**TASK OBJECTIVE:** Below are records; report how many of their lines contain the word "right", giving only the number.

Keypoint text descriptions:
==*==
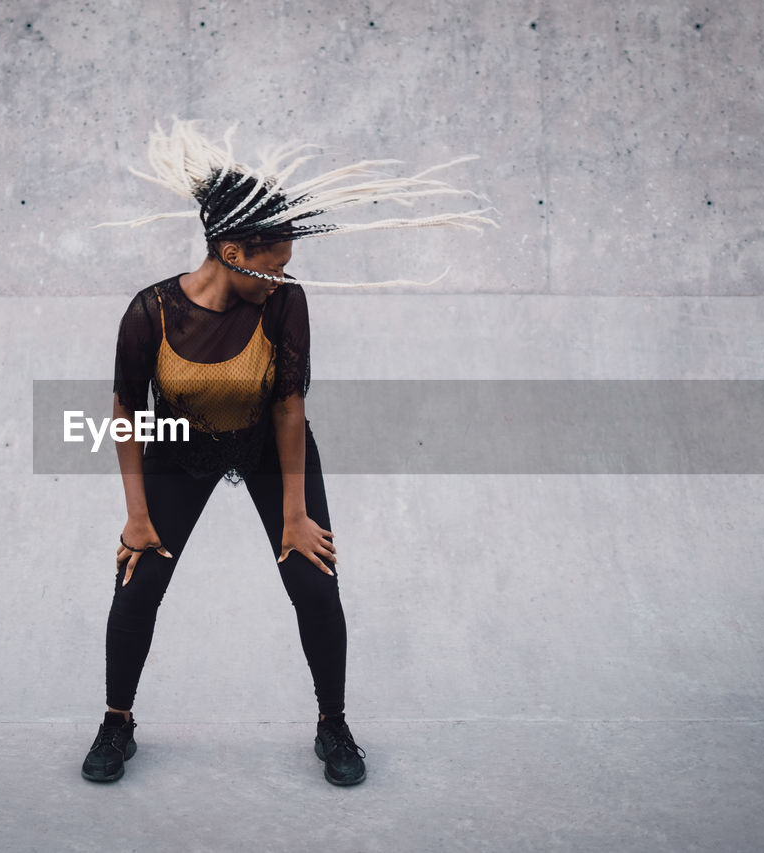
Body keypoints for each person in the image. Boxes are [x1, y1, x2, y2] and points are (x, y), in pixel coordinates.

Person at [81, 120, 494, 786]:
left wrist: (296, 516)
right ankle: (116, 722)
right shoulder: (149, 311)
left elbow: (288, 407)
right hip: (178, 449)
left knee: (314, 582)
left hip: (272, 448)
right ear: (229, 247)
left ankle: (333, 724)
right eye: (273, 261)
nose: (283, 274)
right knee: (137, 584)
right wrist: (136, 514)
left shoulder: (284, 304)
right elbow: (127, 413)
==*==
**RESULT BELOW:** 8